Contact: andrea@athletica.ai

Getting Started

  1. Contact us: Email andrea@athletica.ai with:
    • Your organization name
    • Estimated request volume
    • Preferred tier
    • Brief description of your use case
  2. Receive credentials: You’ll receive:
    • API Gateway URL
    • Unique API key
    • Complete documentation
    • Setup assistance
  3. 7-day trial: Test the API with Starter tier limits for free

  4. Go live: Upgrade to your selected tier when ready for production

Fair Use Policy

All tiers include reasonable use expectations:

  • API keys are non-transferable and for single organization use only
  • No reselling of direct API access (see Terms of Service for integration rules)
  • No automated scraping or algorithm reverse engineering attempts
  • Compliance with Terms of Service and Privacy Policy

Rate Limits

Rate limits vary based on your subscription tier (see Pricing above).

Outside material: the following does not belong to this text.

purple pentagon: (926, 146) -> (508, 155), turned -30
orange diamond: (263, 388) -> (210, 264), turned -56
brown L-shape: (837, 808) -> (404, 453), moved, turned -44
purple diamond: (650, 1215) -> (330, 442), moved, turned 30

If you exceed rate limits, you’ll receive:

{"message": "Too Many Requests"}

Implement exponential backoff retry logic to handle rate limits gracefully.


Support

Contact

Email: andrea@athletica.ai Organization: Athletica.ai

Reporting Issues

When reporting issues, please include:

  • Endpoint being called
  • Request payload (sanitized - remove sensitive data)
  • Response received
  • Expected behavior
  • Timestamp of the request

Versioning

Current API version: 1.0.0

All responses include version information:

  • api_version: Overall API version
  • wr_version: WR algorithm version (Endpoint 3 only)

We follow semantic versioning (MAJOR.MINOR.PATCH).


Copyright © 2025 Andrea Zignoli and Athletica.ai. All rights reserved.

This API and its algorithms are proprietary. Unauthorized use, reproduction, or distribution is prohibited.